*** INFORMATION SHOWN ***

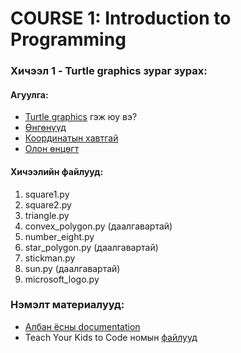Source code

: # COURSE 1: Introduction to Programming

### Хичээл 1 - Turtle graphics зураг зурах:

#### Агуулга:
- [Turtle graphics](https://en.wikipedia.org/wiki/Turtle_graphics) гэж юу вэ?
- [Өнгөнүүд](https://trinket.io/docs/colors)
- [Координатын хавтгай](https://en.wikipedia.org/wiki/Cartesian_coordinate_system)
- [Олон өнцөгт](https://en.wikipedia.org/wiki/Regular_polygon)

#### Хичээлийн файлууд:
1. square1.py
2. square2.py
3. triangle.py
4. convex_polygon.py (даалгавартай)
5. number_eight.py
6. star_polygon.py (даалгавартай)
7. stickman.py
8. sun.py (даалгавартай)
9. microsoft_logo.py

### Нэмэлт материалууд:
- [Албан ёсны documentation](https://docs.python.org/3/library/turtle.html)
- Teach Your Kids to Code номын [файлууд](https://nostarch.com/download/Teach_Your_Kids_to_Code_program_files.zip)
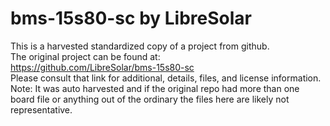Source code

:
# bms-15s80-sc by LibreSolar  
This is a harvested standardized copy of a project from github.  
The original project can be found at:  
https://github.com/LibreSolar/bms-15s80-sc  
Please consult that link for additional, details, files, and license information.  
Note: It was auto harvested and if the original repo had more than one board file or anything out of the ordinary the files here are likely not representative.  
    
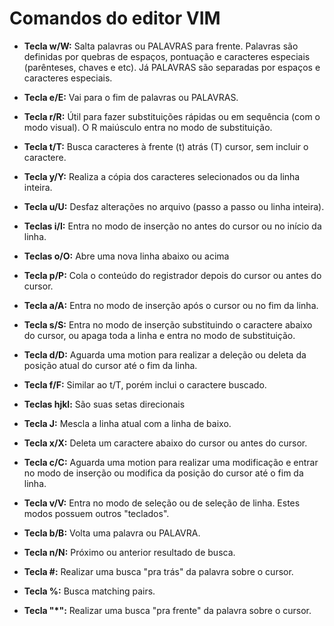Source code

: # Comandos do editor VIM

- **Tecla w/W:** 
Salta palavras ou PALAVRAS para frente. Palavras são definidas por quebras de espaços, pontuação e caracteres especiais (parênteses, chaves e etc). Já PALAVRAS são separadas por espaços e caracteres especiais.

- **Tecla e/E:**
Vai para o fim de palavras ou PALAVRAS.

- **Tecla r/R:**
Útil para fazer substituições rápidas ou em sequência (com o modo visual). O R maiúsculo entra no modo de substituição.

- **Tecla t/T:**
Busca caracteres à frente (t) atrás (T) cursor, sem incluir o caractere.

- **Tecla y/Y:**
Realiza a cópia dos caracteres selecionados ou da linha inteira.

- **Tecla u/U:**
Desfaz alterações no arquivo (passo a passo ou linha inteira).

- **Teclas i/I:**
Entra no modo de inserção no antes do cursor ou no início da linha.

- **Teclas o/O:**
Abre uma nova linha abaixo ou acima

- **Tecla p/P:**
Cola o conteúdo do registrador depois do cursor ou antes do cursor.

- **Tecla a/A:**
Entra no modo de inserção após o cursor ou no fim da linha.

- **Tecla s/S:**
Entra no modo de inserção substituindo o caractere abaixo do cursor, ou apaga toda a linha e entra no modo de substituição.

- **Tecla d/D:**
Aguarda uma motion para realizar a deleção ou deleta da posição atual do cursor até o fim da linha.

- **Tecla f/F:**
Similar ao t/T, porém inclui o caractere buscado.

- **Teclas hjkl:**
São suas setas direcionais

- **Tecla J:**
Mescla a linha atual com a linha de baixo.

- **Tecla x/X:**
Deleta um caractere abaixo do cursor ou antes do cursor.

- **Tecla c/C:**
Aguarda uma motion para realizar uma modificação e entrar no modo de inserção ou modifica da posição do cursor até o fim da linha.

- **Tecla v/V:**
Entra no modo de seleção ou de seleção de linha. Estes modos possuem outros "teclados".

- **Tecla b/B:**
Volta uma palavra ou PALAVRA.

- **Tecla n/N:**
Próximo ou anterior resultado de busca.

- **Tecla #:**
Realizar uma busca "pra trás" da palavra sobre o cursor.

- **Tecla %:** Busca matching pairs.

- **Tecla "*":**
Realizar uma busca "pra frente" da palavra sobre o cursor.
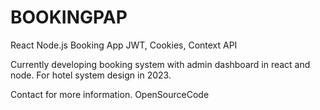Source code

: # BOOKINGPAP
React Node.js Booking App JWT, Cookies, Context API

Currently developing booking system with admin dashboard in react and node. For hotel system design in 2023.


Contact for more information.
OpenSourceCode
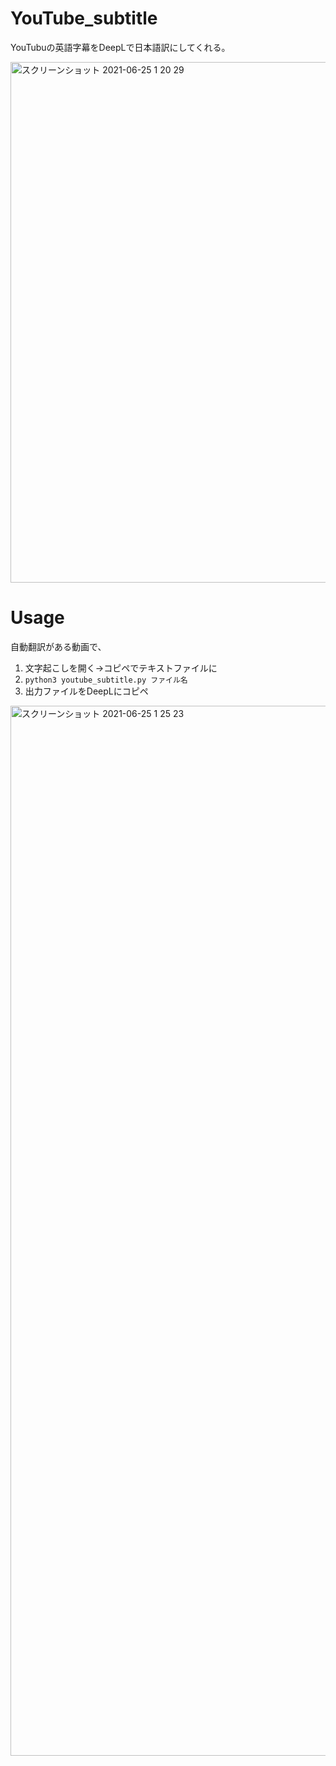 # YouTube_subtitle
YouTubuの英語字幕をDeepLで日本語訳にしてくれる。

<img width="833" alt="スクリーンショット 2021-06-25 1 20 29" src="https://user-images.githubusercontent.com/43945931/123298816-d8b9f700-d553-11eb-98c6-a3a95ff43928.png">


# Usage
自動翻訳がある動画で、
1. 文字起こしを開く→コピペでテキストファイルに
2. ``python3 youtube_subtitle.py ファイル名``
3. 出力ファイルをDeepLにコピペ

<img width="1680" alt="スクリーンショット 2021-06-25 1 25 23" src="https://user-images.githubusercontent.com/43945931/123299224-423a0580-d554-11eb-97ef-36d78c9b7ef7.png">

*** End of INFORMATION SHOWN ***

- [INSTRUCTIONS TO FOLLOW] Can you turn all the text in the material above into a numbered list, one line per item, with blank lines skipped and the images left out?

- [RESULT OF THIS EXERCISE]
1. Source code
2. : # COURSE 1: Introduction to Programming
3. ### Хичээл 1 - Turtle graphics зураг зурах:
4. #### Агуулга:
5. - [Turtle graphics](https://en.wikipedia.org/wiki/Turtle_graphics) гэж юу вэ?
6. - [Өнгөнүүд](https://trinket.io/docs/colors)
7. - [Координатын хавтгай](https://en.wikipedia.org/wiki/Cartesian_coordinate_system)
8. - [Олон өнцөгт](https://en.wikipedia.org/wiki/Regular_polygon)
9. #### Хичээлийн файлууд:
10. 1. square1.py
11. 2. square2.py
12. 3. triangle.py
13. 4. convex_polygon.py (даалгавартай)
14. 5. number_eight.py
15. 6. star_polygon.py (даалгавартай)
16. 7. stickman.py
17. 8. sun.py (даалгавартай)
18. 9. microsoft_logo.py
19. ### Нэмэлт материалууд:
20. - [Албан ёсны documentation](https://docs.python.org/3/library/turtle.html)
21. - Teach Your Kids to Code номын [файлууд](https://nostarch.com/download/Teach_Your_Kids_to_Code_program_files.zip)
22. Source code
23. :
24. # bms-15s80-sc by LibreSolar  
25. This is a harvested standardized copy of a project from github.  
26. The original project can be found at:  
27. https://github.com/LibreSolar/bms-15s80-sc  
28. Please consult that link for additional, details, files, and license information.  
29. Note: It was auto harvested and if the original repo had more than one board file or anything out of the ordinary the files here are likely not representative.  
30. Source code
31. : # Comandos do editor VIM
32. - **Tecla w/W:** 
33. Salta palavras ou PALAVRAS para frente. Palavras são definidas por quebras de espaços, pontuação e caracteres especiais (parênteses, chaves e etc). Já PALAVRAS são separadas por espaços e caracteres especiais.
34. - **Tecla e/E:**
35. Vai para o fim de palavras ou PALAVRAS.
36. - **Tecla r/R:**
37. Útil para fazer substituições rápidas ou em sequência (com o modo visual). O R maiúsculo entra no modo de substituição.
38. - **Tecla t/T:**
39. Busca caracteres à frente (t) atrás (T) cursor, sem incluir o caractere.
40. - **Tecla y/Y:**
41. Realiza a cópia dos caracteres selecionados ou da linha inteira.
42. - **Tecla u/U:**
43. Desfaz alterações no arquivo (passo a passo ou linha inteira).
44. - **Teclas i/I:**
45. Entra no modo de inserção no antes do cursor ou no início da linha.
46. - **Teclas o/O:**
47. Abre uma nova linha abaixo ou acima
48. - **Tecla p/P:**
49. Cola o conteúdo do registrador depois do cursor ou antes do cursor.
50. - **Tecla a/A:**
51. Entra no modo de inserção após o cursor ou no fim da linha.
52. - **Tecla s/S:**
53. Entra no modo de inserção substituindo o caractere abaixo do cursor, ou apaga toda a linha e entra no modo de substituição.
54. - **Tecla d/D:**
55. Aguarda uma motion para realizar a deleção ou deleta da posição atual do cursor até o fim da linha.
56. - **Tecla f/F:**
57. Similar ao t/T, porém inclui o caractere buscado.
58. - **Teclas hjkl:**
59. São suas setas direcionais
60. - **Tecla J:**
61. Mescla a linha atual com a linha de baixo.
62. - **Tecla x/X:**
63. Deleta um caractere abaixo do cursor ou antes do cursor.
64. - **Tecla c/C:**
65. Aguarda uma motion para realizar uma modificação e entrar no modo de inserção ou modifica da posição do cursor até o fim da linha.
66. - **Tecla v/V:**
67. Entra no modo de seleção ou de seleção de linha. Estes modos possuem outros "teclados".
68. - **Tecla b/B:**
69. Volta uma palavra ou PALAVRA.
70. - **Tecla n/N:**
71. Próximo ou anterior resultado de busca.
72. - **Tecla #:**
73. Realizar uma busca "pra trás" da palavra sobre o cursor.
74. - **Tecla %:** Busca matching pairs.
75. - **Tecla "*":**
76. Realizar uma busca "pra frente" da palavra sobre o cursor.
77. Source code
78. : # BOOKINGPAP
79. React Node.js Booking App JWT, Cookies, Context API
80. Currently developing booking system with admin dashboard in react and node. For hotel system design in 2023.
81. Contact for more information.
82. OpenSourceCode
83.  # YouTube_subtitle
84. YouTubuの英語字幕をDeepLで日本語訳にしてくれる。
85. <img width="833" alt="スクリーンショット 2021-06-25 1 20 29" src="https://user-images.githubusercontent.com/43945931/123298816-d8b9f700-d553-11eb-98c6-a3a95ff43928.png">
86. # Usage
87. 自動翻訳がある動画で、
88. 1. 文字起こしを開く→コピペでテキストファイルに
89. 2. ``python3 youtube_subtitle.py ファイル名``
90. 3. 出力ファイルをDeepLにコピペ
91. <img width="1680" alt="スクリーンショット 2021-06-25 1 25 23" src="https://user-images.githubusercontent.com/43945931/123299224-423a0580-d554-11eb-97ef-36d78c9b7ef7.png">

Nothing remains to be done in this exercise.